La pregunta no es menor, especialmente cuando un espectáculo de medio tiempo de la NFL, el coloso del marketing, se presenta como el escenario para «reconocernos».
Pero cuidado, que no dejemos que nos engañe el brillo de los escenarios, ni el ritmo de la música urbana. La verdadera cuestión es sí es necesario un evento de fútbol americano para recordar que somos americanos. Y la respuesta, desde la raíz y la historia, es no. Porque América, como bien lo recuerda la RAE y el Diccionario Panhispánico de Dudas, no es un monopolio de un país del norte, es el nombre propio que designa a todo el continente, un plural expresivo que abraza desde las tierras de San Pedro Claver hasta los glaciares del sur.
A veces, deslumbrados por el mainstream, olvidamos que nuestra identidad no se construye en un estadio, sino en la casa. Lo ha dicho con lucidez Cezanne Cardona, escritor, profesor y columnista puertorriqueño, la casa es el centro de resistencia cotidiana frente a la colonialidad. No es solo un techo; es una forma de ser y estar, es el espacio donde negociamos quiénes somos frente a los embates de un Caribe huracanado o de una economía que nos expulsa. Para nosotros, los americanos debajo del Río Bravo, la casa es metáfora de pertenencia, nunca de posesión, es hogar. Es el escudo contra el olvido, nuestra tierra americana es nuestra casa.

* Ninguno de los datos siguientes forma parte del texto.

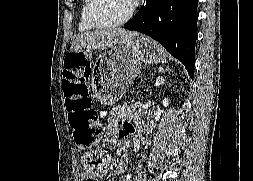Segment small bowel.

Por otra parte, no debemos pecar de ingenuidad. Para la NFL y los promotores del Super Bowl, el mensaje del medio tiempo no se trató de justicia social, sino de ganancia. Si este año el espectáculo decidió honrar nuestras raíces, no fue por una actitud humanista, sino por un cálculo de rating. Tras el fracaso de 2019 con la tibieza de Maroon 5, el capitalismo entendió que la rebeldía vende. La empresa sabe que hoy el orgullo latino es un activo financiero.

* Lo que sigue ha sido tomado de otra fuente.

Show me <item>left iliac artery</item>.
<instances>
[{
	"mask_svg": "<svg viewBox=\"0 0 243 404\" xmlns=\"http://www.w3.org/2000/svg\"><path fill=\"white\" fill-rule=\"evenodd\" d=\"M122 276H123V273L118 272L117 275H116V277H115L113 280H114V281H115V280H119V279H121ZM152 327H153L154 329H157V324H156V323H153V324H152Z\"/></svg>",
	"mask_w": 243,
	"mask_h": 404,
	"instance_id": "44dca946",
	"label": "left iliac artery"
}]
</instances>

Como señala Rocío Hoffmann, nieta de Siqueiros, América no es un monopolio gringo; es un continente unido por la sangre, el sudor, la cumbia, el merengue y la salsa. Mientras el arte nos sitúa en el tiempo y la historia, el mercado intenta empaquetar esa historia para venderla en el intermedio de un partido.

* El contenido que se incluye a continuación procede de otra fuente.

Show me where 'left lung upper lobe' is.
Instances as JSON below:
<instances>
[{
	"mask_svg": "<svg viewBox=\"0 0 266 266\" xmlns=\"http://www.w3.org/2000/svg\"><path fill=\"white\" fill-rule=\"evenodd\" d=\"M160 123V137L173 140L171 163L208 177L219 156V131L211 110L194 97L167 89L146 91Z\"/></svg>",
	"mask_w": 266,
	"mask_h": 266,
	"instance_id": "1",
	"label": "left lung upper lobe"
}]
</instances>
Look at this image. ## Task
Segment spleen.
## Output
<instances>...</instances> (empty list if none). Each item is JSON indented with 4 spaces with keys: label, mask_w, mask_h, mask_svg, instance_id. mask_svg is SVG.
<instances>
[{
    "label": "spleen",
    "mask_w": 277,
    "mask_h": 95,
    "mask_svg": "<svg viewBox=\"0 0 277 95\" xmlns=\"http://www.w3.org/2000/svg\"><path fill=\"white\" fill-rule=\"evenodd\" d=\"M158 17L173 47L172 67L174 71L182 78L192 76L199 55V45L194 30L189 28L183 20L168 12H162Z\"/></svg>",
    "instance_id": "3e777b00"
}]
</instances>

Reivindicar el término “americano” es un acto de justicia frente a la imposición de USA que identifica el nombre del continente con un solo país. No requerimos de un permiso para sentirnos americanos.
Nuestro orgullo no es nostalgia por el pasado ni una pose para la cámara; es el escudo con el que enfrentamos el gas lacrimógeno en las calles de Nueva York o Los Ángeles, y la dignidad con la que habitamos nuestras casas en Ciudad de México, San Juan o Cartagena. Somos las Américas, en plural, diversas y resilientes.